The leading stories of Netanyahu’s resistance on most fronts is not doing justice to significant on-the-ground improvements in Palestinian life nor to the near-unimaginable freedom for 3-year Hamas captive Gilad Shalit. It is with begrudging acknowledgment that I note Netanyahu had to approve these measures. Is this a sleight of hand concession from him, wherein he saves face with his coalition by resisting a settlement freeze but delivers Palestinian needs on other fronts?

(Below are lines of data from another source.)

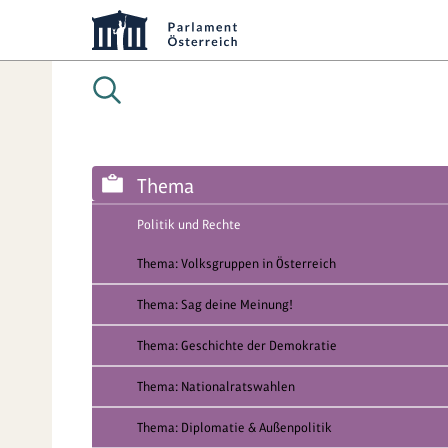
Thema
Politik und Rechte
Thema: Volksgruppen in Österreich
Thema: Sag deine Meinung!
Thema: Geschichte der Demokratie
Thema: Nationalratswahlen
Thema: Diplomatie & Außenpolitik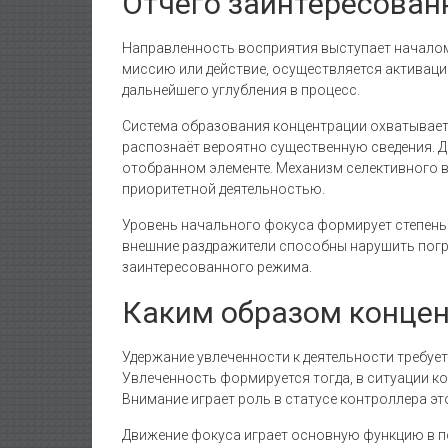
Отчего заинтересован
Направленность восприятия выступает началом 
миссию или действие, осуществляется активаци
дальнейшего углубления в процесс.
Система образования концентрации охватывает
распознаёт вероятно существенную сведения. Д
отобранном элементе. Механизм селективного в
приоритетной деятельностью.
Уровень начального фокуса формирует степень
внешние раздражители способны нарушить погр
заинтересованного режима.
Каким образом концен
Удержание увлеченности к деятельности требу
Увлеченность формируется тогда, в ситуации к
Внимание играет роль в статусе контроллера эт
Движение фокуса играет основную функцию в п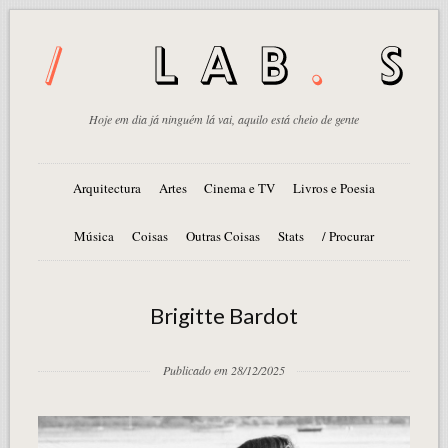
Hoje em dia já ninguém lá vai, aquilo está cheio de gente
Arquitectura
Artes
Cinema e TV
Livros e Poesia
Música
Coisas
Outras Coisas
Stats
/ Procurar
Brigitte Bardot
Publicado em 28/12/2025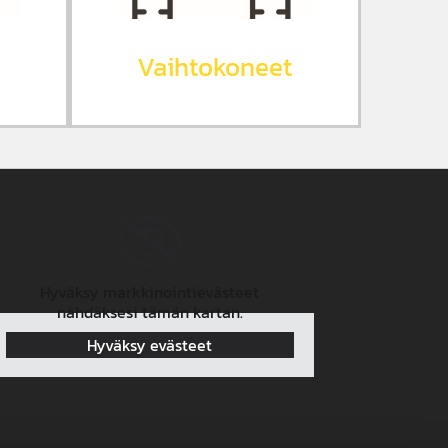
Vaihtokoneet
Hyväksy markkinointievästeet
nähdäksesi tämän kartan.
Hyväksy evästeet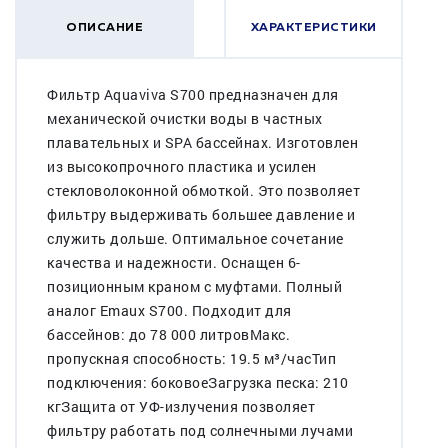
ОПИСАНИЕ
ХАРАКТЕРИСТИКИ
Фильтр Aquaviva S700 предназначен для
механической очистки воды в частных
плавательных и SPA бассейнах. Изготовлен
из высокопрочного пластика и усилен
стекловолоконной обмоткой. Это позволяет
фильтру выдерживать большее давление и
служить дольше. Оптимальное сочетание
качества и надежности. Оснащен 6-
позиционным краном с муфтами. Полный
аналог Emaux S700. Подходит для
бассейнов: до 78 000 литровМакс.
пропускная способность: 19.5 м³/часТип
подключения: боковоеЗагрузка песка: 210
кгЗащита от УФ-излучения позволяет
фильтру работать под солнечными лучами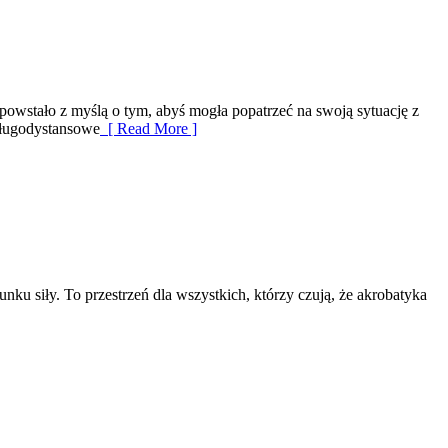
 powstało z myślą o tym, abyś mogła popatrzeć na swoją sytuację z
Długodystansowe
[ Read More ]
nku siły. To przestrzeń dla wszystkich, którzy czują, że akrobatyka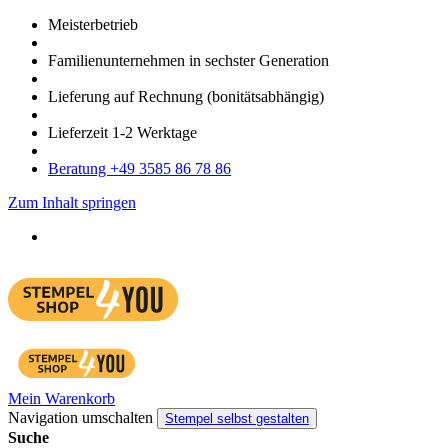
Meister­betrieb
Familien­unter­nehmen in sechster Gene­ration
Lieferung auf Rech­nung
(bonitätsabhängig)
Liefer­zeit
1-2
Werk­tage
Bera­tung +49 3585 86 78 86
Zum Inhalt springen
Mein Warenkorb
Navigation umschalten
Stempel selbst gestalten
Suche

The magic is reportedly credited to several approaches decried by the right-wing and Bush. The most important is improved U.S. relations with Syria (and Egypt) brought extra pressure to bring Hamas to the negotiating table. A regional approach that deals with all actors together allows gains in one corner to benefit all. To stonewall Syria and punish the Palestinian populace, yet expect results from Hamas failed. It also should be seriously noted that negotiating with Hamas delivered more results than bombing them.
Personally, I am deeply encouraged. I am not letting the official rhetoric from Netanyahu distract from the progress on the big picture. Thank God for Obama, is all I have to say, and expanded diplomacy seems to be bringing in the results we need.
May Gilad come home, may the Palestinian prisoners come home. May we finally be free of this decades-long stalemate.